Mais au même moment se trouvent à Paris le banquier
de Larsangy, qui n'est autre que l'ex-baron Danglars, vieillard, qui
a réussi à rebâtir sa fortune, et Benedetto -
toujours lui. Les deux hommes s'allient pour se venger de Monte-Cristo
en s'en prenant à ce qu'il a de plus précieux: son fils.
Jane est donc enlevée et Espérance attiré dans
un guet-apens. Benedetto l'assassine. Revenu trop tard, Monte-Cristo
ne peut que repartir, sans un mot, emportant le corps de son fils
dans ses bras.
Dans cet épisode très mélodramatique, de nombreux
personnages des parties 1 et 2 font leur réapparition: Fanfar,
Coucou, Sanselme, etc.. De vraies trouvailles sont à relever,
comme l'appétit insatiable qui caractérise Danglars/Larsangy:
l'épisode du Comte de Monte-Cristo où il est
méthodiquement affamé dans les catacombes de Rome lui
a laissé une faim inextinguible qui terrifie son entourage...
Epilogue - L'abbé Dantès
Encore dix ans plus tard, Edmond Dantès vit ses derniers jours.
Il est depuis des années sur l'île de Monte-Cristo, dans
la solitude et le dénuement le plus complet, à pleurer
son fils et à se repentir "d'avoir voulu tout courber
à sa volonté" plutôt que "d'avoir employé
sa fortune immense au soulagement des misérables". Sur
le point de mourir, il jette à l'eau une bouteille avec son
testament et le plan de la cachette de son trésor (ce qui prépare
la suite de la suite, Le trésor
de Monte-Cristo).
Commentaire
Si l'on excepte la troisième partie, qui n'a aucun rapport
avec le reste, Le fils de Monte-Cristo est un livre de première
importance. Non seulement les aventures du roman de Dumas y trouvent
des prolongements crédibles, mais Lermina procède à
un véritable approfondissement du personnage principal (ce
qui est en général le point faible de la plupart des
suites, qui ont tendance à ne conserver que les traits superficiels
des héros, même quand leurs intrigues sont réussies).
Le portrait de Monte-Cristo en homme dépassé par sa
toute puissance, coupé de relations normales avec les autres,
victime de sa confiance en lui démesurée est convaincant.
Si haut au dessus des hommes ordinaires soit-il, Edmond Dantès
est finalement victime de son amour pour son fils et de son incapacité
à avoir fait d'Espérance un homme capable de se défendre
par lui-même. Fou de douleur et de remords, il finit sa vie
sur l'île de Monte-Cristo, devenue une sorte de cachot du château
d'If en plein air.
Soulignons l'habileté avec laquelle Lermina a su utiliser
les personnages secondaires du roman de Dumas et les pistes qui y
restaient ouvertes, surtout dans le prologue. On peut en revanche
regretter que certaines intrigues amorcées par lui (la véritable
origine de Valentine de Villefort, par exemple) ne soient pas exploitées
par la suite (même si elles le seront parfois dans Le
trésor de Monte-Cristo).

• [Données extraites]:

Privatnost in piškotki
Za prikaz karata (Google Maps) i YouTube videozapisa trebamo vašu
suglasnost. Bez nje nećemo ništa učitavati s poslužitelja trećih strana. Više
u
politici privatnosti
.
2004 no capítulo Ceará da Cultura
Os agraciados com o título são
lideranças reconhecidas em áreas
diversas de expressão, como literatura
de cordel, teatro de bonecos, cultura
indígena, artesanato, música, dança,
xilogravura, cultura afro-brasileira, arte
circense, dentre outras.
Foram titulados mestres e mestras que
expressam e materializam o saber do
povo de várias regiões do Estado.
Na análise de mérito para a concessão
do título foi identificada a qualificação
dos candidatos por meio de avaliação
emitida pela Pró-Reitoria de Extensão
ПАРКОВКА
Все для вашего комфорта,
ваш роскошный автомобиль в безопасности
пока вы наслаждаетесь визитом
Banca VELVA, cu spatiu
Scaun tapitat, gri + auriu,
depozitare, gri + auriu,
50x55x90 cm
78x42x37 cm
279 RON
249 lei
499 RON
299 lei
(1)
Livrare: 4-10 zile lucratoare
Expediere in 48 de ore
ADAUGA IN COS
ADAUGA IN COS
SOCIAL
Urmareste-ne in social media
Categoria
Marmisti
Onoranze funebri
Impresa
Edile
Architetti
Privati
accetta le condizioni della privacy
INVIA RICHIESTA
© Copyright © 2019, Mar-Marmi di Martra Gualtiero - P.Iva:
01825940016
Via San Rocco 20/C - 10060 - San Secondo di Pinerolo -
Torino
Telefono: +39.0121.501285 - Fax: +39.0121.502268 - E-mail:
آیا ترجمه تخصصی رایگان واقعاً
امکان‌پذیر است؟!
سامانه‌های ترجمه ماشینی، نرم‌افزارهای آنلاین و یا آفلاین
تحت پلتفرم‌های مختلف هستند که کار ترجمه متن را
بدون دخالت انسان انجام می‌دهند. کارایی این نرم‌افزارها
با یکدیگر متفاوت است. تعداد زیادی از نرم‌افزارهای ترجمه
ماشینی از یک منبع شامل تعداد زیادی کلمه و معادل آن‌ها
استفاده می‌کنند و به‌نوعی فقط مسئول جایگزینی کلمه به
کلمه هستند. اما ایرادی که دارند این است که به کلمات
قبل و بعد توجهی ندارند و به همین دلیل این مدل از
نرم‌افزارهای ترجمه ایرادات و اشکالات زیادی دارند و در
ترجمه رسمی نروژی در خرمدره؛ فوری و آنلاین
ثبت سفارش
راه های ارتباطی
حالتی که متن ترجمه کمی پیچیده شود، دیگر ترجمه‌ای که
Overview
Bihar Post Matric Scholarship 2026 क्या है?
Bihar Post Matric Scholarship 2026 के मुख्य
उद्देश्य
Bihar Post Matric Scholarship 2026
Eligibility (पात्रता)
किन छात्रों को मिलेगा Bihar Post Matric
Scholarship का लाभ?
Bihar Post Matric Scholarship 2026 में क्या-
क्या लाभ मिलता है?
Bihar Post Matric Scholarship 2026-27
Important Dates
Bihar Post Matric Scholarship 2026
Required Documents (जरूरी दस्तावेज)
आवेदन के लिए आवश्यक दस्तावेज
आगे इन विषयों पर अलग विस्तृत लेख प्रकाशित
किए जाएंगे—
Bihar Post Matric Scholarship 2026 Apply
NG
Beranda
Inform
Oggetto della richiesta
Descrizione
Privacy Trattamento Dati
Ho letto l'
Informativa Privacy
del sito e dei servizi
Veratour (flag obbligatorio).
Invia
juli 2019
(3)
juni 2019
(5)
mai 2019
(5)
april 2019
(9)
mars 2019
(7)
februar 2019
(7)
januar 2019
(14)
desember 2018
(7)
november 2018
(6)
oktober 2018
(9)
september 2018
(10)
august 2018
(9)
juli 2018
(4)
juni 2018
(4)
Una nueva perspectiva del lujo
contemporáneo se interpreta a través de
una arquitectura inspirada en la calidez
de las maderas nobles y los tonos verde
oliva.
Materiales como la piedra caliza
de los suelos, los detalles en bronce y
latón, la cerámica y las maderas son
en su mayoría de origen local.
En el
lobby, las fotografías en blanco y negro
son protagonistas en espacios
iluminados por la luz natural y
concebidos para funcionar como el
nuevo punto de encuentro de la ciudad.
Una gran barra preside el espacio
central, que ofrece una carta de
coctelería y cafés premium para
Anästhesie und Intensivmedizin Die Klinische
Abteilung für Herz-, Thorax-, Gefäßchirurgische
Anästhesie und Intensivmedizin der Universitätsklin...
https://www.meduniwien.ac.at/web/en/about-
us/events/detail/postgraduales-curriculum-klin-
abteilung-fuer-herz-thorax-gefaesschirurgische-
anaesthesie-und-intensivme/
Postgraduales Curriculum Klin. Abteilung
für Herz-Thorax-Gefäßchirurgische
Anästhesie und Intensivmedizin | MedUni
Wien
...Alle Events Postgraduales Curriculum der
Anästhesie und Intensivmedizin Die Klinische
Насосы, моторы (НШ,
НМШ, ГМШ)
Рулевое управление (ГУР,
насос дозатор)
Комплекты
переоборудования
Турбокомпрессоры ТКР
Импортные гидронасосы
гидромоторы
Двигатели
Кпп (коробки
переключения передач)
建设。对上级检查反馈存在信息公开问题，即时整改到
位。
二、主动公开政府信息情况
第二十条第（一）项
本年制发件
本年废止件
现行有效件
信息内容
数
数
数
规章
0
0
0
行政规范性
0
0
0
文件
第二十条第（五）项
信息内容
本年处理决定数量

• [Consigne]: Relevez tous les titres d'œuvres nommés dans l'extrait de page, dans leur ordre de première apparition.

• [Réponse attendue]:
- Le Comte de Monte-Cristo
- Le trésor de Monte-Cristo
- Le fils de Monte-Cristo